Thomas shook his head. “Just said he’d be passing through.” Hi trailed off as he looked around at the walls like he couldn’t get used to them. And he probably couldn’t. Who could, unless they had to? “You holding up?”

“I’m…” Joe shrugged.

“What?”

“Trying, Dad. Trying.”

“Well, that’s all you can do.”

“Yeah.”

They stared through the mesh at each other and Joe found the courage to remove the note from his knee and push it across to his father.

His father unfolded it and looked at the name there. For a long moment, Joe wasn’t sure if he was still breathing. And then…

“No.”

“What?”

“No.” Thomas pushed the note back across the table and said it again. “No.”

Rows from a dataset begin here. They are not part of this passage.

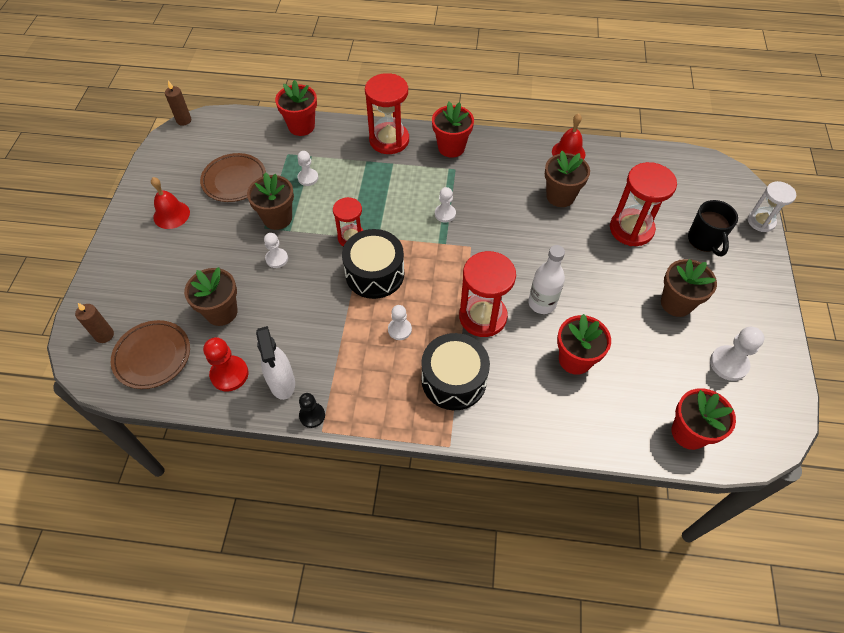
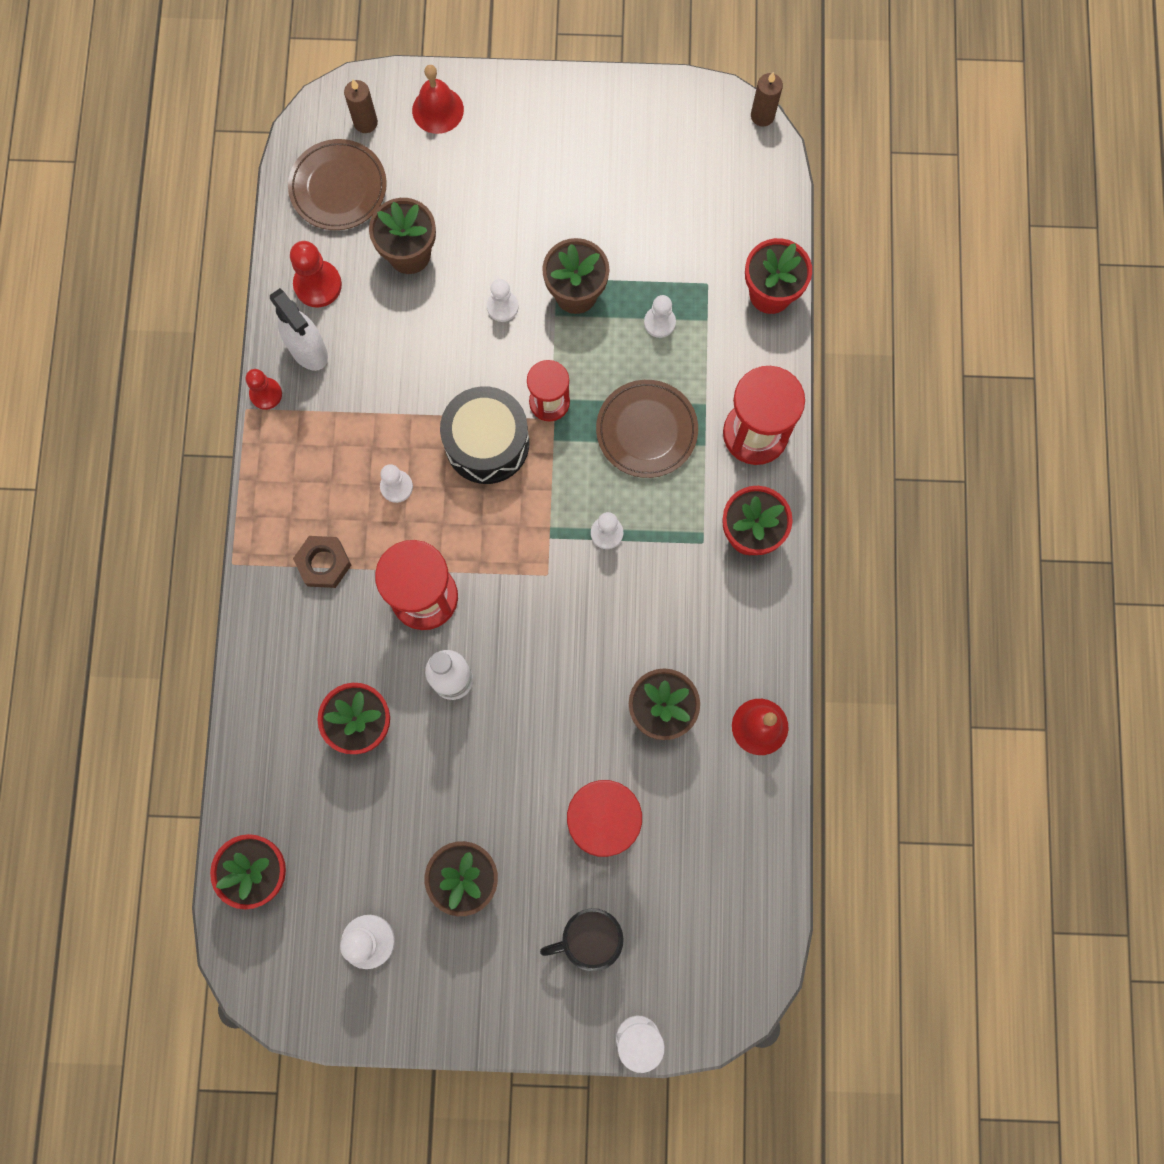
camera: 85 degrees right, 20 degrees up
red bell [151,177,190,229] -> red bell moved to [412,65,464,134]
brown plate [200,153,266,202] -> brown plate moved to [596,380,698,478]
white spray bottle [256,326,295,400] -> white spray bottle turned 105 degrees counterclockwise [270,288,328,371]
black pawn [299,393,325,428] -> red pawn [246,369,282,410]
black drum [421,333,490,410] -> brown nut [293,536,351,588]

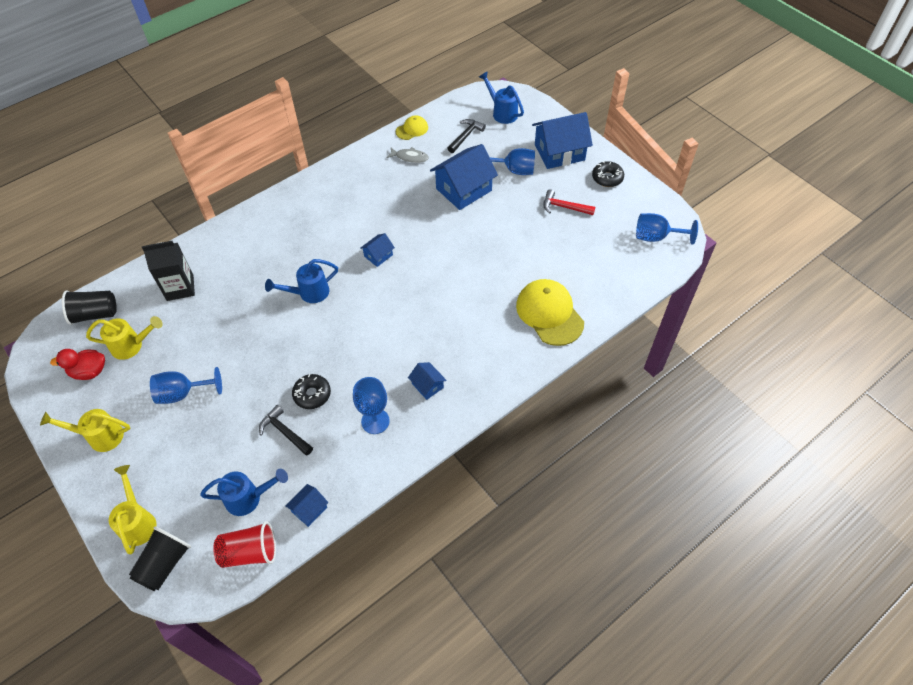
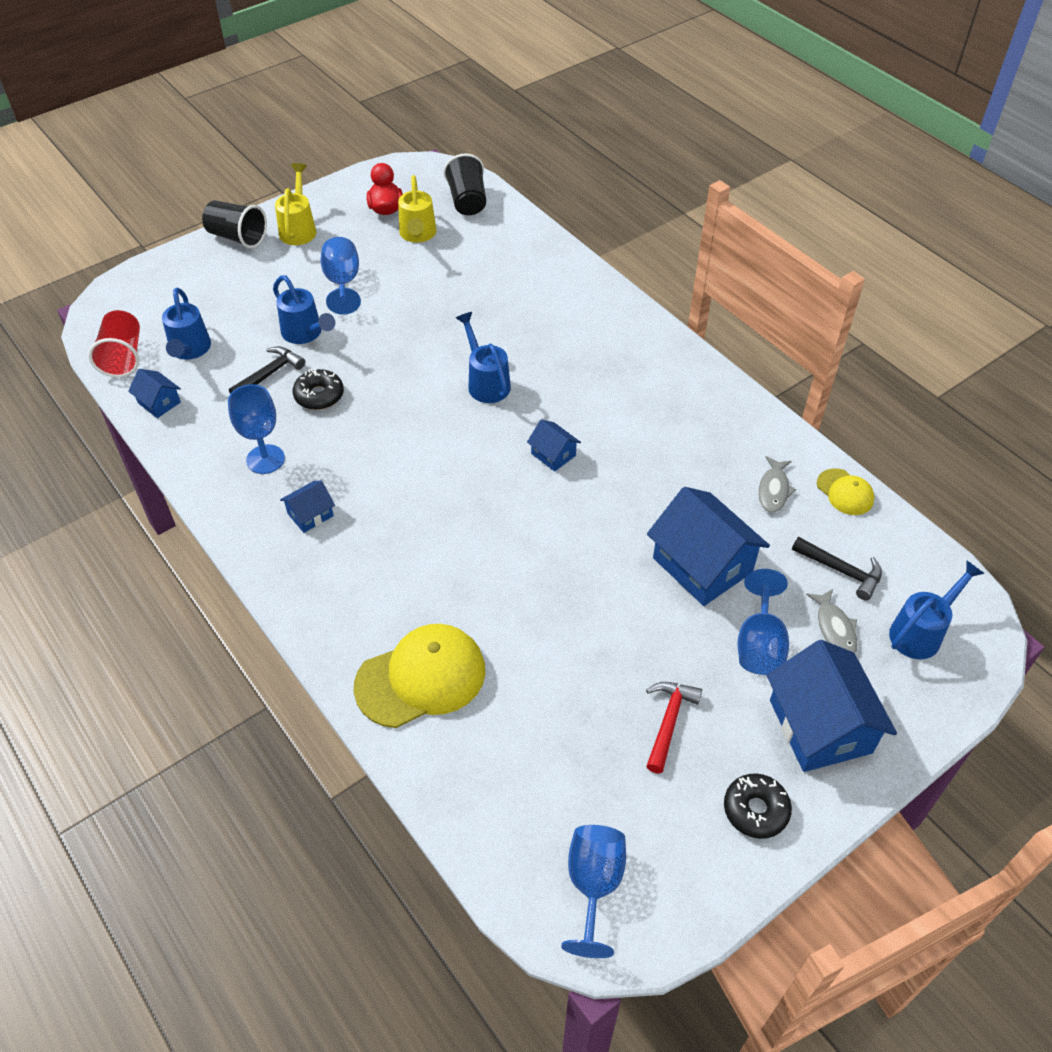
camera: 90 degrees right, 5 degrees down
yellow watering can [109,465,157,554] -> none
black cup [129,526,191,591] -> black cup moved to [202,200,267,249]
black carton [142,241,195,301] -> none
none -> blue watering can [273,275,335,344]
none -> grey fish [806,589,858,653]

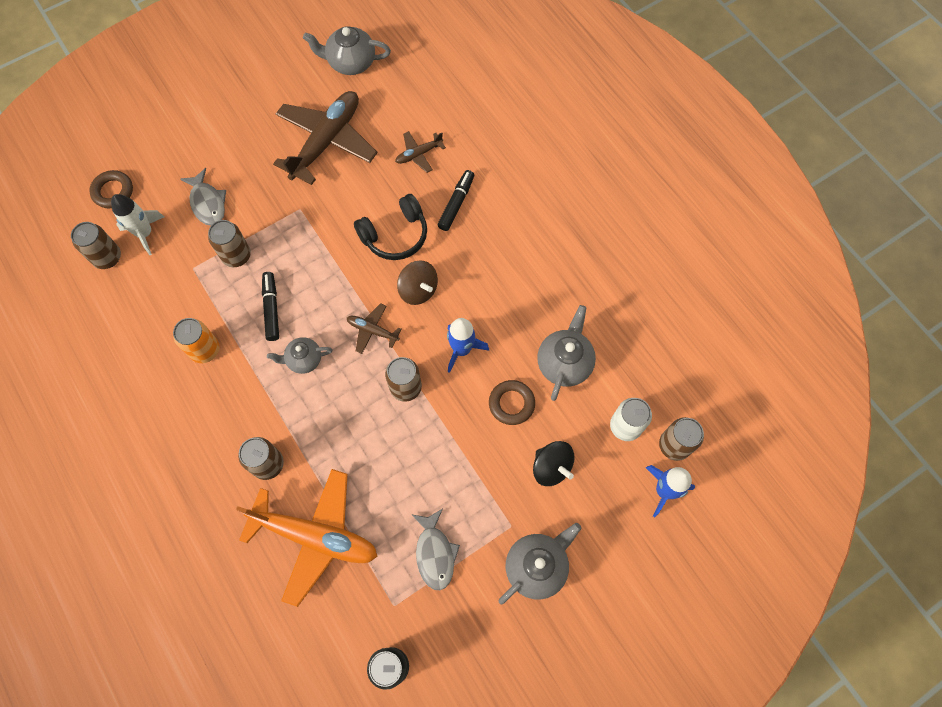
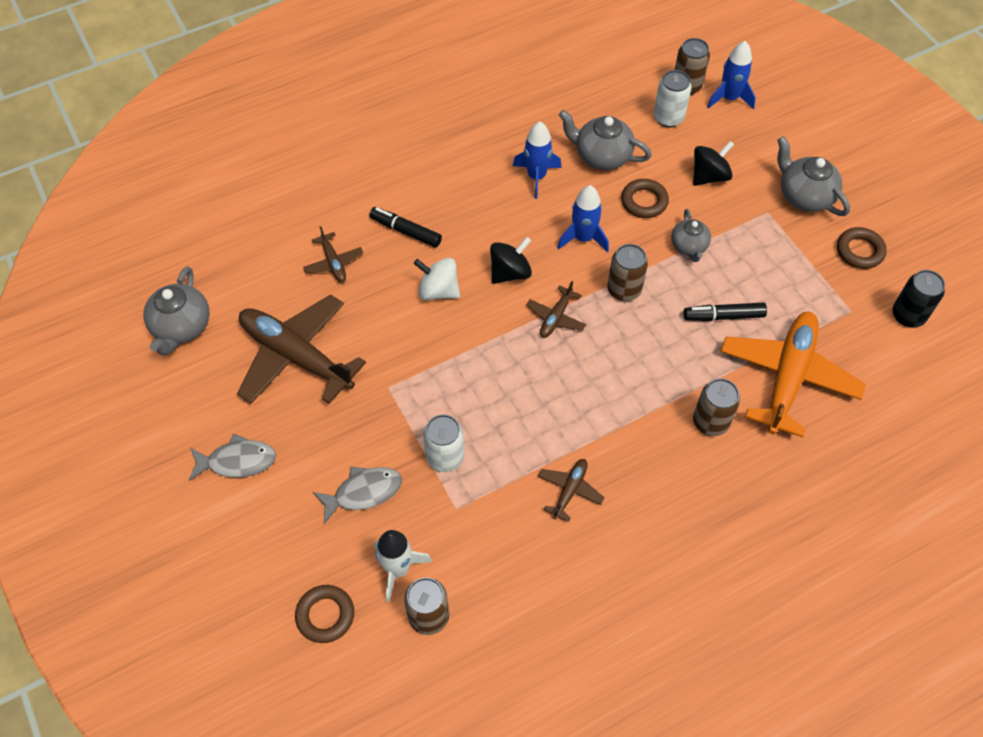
camera: 85 degrees left, 10 degrees down
orange can [173,318,219,363] -> brown plane [538,459,605,522]
brown can [208,220,251,267] -> white can [423,414,464,472]
black marker [262,272,279,341] -> black marker moved to [683,303,767,321]
grey teapot [267,337,333,374] -> grey teapot moved to [671,209,711,262]
black headphones [354,194,427,260] -> white spinning top [414,258,460,300]
brown spinning top [397,260,438,305] -> black spinning top [490,237,532,284]
grey fish [411,509,460,590] -> grey fish moved to [189,434,276,481]
none -> blue rocket [513,122,562,199]
none -> brown ring [837,227,887,269]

“‘No’ isn’t a word Maso likes, Dad.”

“So it’s ‘Maso’ now.”

Joe said nothing.

“I don’t do murder for hire, Joseph.”

“That’s not what they’re asking,” Joe said, thinking, Is it?

“How naive can you be before it becomes unforgivable?” His father’s breath exited through his nostrils. “If they give you the name of a man in police custody, then they want that man found hanging in his cell or shot in the back ‘trying to escape.’ So, Joseph, given the degree of ignorance you seem willfully to cling to in such matters, I need you to hear exactly what I have to say.”

Joe met his father’s stare, surprised by the depths of love and loss he saw there. His father, it seemed quite clear, now sat at the culmination of a life’s journey, and the words about to leave his mouth were a summation of it.

“I will not take the life of another without cause.”

“Even a killer?” Joe said.

“Even a killer.”

“And the man responsible for the death of a woman I loved.”

“You told me you think she’s alive.”

“That’s not the point,” Joe said.

“No,” his father agreed, “it’s not. The point is that I don’t engage in murder. Not for anyone. Certainly not for that dago devil you’ve sworn your allegiance to.”

“I’ve got to survive in here,” Joe said. “In here.”